Musiałem się podzielić z Wami moimi odczuciami po wysłaniu kilkudziesięciu zaproszeń do przejrzenia tego bloga bliższym, dalszym i w ogóle nie znajomym osobom. Otrzymałem nieco krytyki a także wiele pozytywnych słów. Część osób przemilczała sprawę. Co ciekawe, nikt nie zdecydował się publicznie wypowiedzieć :) Cóz, przyzwyczaiłem się już do tego, że ludzie wolą milczeć, lub skrytykować - nawet bezpodstawnie - po czym odejść do swojego życia, pełnego samozadowolenia w którym nie za dużo sobą prezentują...

W życiu trzeba mieć trochę odwagi... aby żyć - a nie egzystować.

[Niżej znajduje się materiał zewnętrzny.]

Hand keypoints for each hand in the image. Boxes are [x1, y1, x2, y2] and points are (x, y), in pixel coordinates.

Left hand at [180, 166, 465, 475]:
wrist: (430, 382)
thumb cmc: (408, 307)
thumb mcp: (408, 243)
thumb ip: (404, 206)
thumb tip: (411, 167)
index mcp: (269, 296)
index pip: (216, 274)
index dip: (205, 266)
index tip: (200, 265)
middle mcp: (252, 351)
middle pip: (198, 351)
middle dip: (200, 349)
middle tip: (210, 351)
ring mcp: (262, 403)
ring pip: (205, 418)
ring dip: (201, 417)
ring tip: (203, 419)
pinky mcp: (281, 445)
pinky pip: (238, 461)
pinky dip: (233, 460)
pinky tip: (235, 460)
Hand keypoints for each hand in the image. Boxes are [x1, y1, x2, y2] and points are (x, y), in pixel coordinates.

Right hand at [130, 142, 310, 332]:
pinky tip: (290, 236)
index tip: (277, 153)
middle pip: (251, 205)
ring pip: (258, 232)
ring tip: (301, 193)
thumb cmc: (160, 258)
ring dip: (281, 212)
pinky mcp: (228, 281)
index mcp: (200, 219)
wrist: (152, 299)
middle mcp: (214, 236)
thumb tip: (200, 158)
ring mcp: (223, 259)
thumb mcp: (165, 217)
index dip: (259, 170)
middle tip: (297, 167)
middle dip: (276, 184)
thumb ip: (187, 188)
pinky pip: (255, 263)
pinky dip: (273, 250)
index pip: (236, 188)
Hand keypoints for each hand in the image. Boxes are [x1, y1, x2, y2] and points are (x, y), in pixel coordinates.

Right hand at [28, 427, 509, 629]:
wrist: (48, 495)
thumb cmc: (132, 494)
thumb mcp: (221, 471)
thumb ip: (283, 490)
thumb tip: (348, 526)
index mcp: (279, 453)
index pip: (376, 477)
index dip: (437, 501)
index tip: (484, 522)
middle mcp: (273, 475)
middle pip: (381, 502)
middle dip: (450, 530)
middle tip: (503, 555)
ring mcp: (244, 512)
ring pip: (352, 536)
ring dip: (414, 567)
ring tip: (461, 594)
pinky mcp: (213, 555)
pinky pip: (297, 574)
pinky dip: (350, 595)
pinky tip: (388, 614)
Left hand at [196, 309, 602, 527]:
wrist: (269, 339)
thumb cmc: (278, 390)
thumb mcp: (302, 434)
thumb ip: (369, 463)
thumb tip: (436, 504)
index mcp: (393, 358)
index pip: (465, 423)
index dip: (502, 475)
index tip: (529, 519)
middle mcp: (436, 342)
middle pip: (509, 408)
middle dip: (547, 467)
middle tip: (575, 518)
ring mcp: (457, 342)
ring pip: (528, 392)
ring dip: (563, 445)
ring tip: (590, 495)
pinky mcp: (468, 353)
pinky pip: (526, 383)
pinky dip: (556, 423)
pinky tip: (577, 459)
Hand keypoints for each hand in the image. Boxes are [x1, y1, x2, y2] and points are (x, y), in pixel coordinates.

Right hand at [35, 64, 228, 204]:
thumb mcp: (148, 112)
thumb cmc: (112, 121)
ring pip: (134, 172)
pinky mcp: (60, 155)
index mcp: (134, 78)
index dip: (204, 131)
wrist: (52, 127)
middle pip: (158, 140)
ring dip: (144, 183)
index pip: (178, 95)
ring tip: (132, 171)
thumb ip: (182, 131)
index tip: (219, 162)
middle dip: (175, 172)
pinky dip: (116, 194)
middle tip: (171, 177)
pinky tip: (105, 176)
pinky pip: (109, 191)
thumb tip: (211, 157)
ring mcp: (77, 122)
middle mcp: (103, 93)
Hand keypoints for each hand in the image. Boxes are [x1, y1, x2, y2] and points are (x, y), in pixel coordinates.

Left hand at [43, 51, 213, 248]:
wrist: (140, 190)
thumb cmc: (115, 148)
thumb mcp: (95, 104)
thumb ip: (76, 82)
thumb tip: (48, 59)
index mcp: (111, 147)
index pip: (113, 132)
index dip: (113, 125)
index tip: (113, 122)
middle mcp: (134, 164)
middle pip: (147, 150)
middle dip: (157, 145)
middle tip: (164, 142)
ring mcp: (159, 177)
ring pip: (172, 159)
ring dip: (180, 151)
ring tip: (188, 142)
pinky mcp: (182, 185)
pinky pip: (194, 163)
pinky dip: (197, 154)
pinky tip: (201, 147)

Niemniej jednak dzięki tym ocenom i opiniom, uważam że jestem gotów do rozpoczęcia nieco szerzej zakrojonej kampanii promocyjnej tego miejsca co też niebawem uczynię :) Jeszcze tylko jeszcze jeden jakiś wpis (aby nie "straszyć" nikogo na początek, moimi myślami nieuczesanymi), ale to dopiero za kilka dni.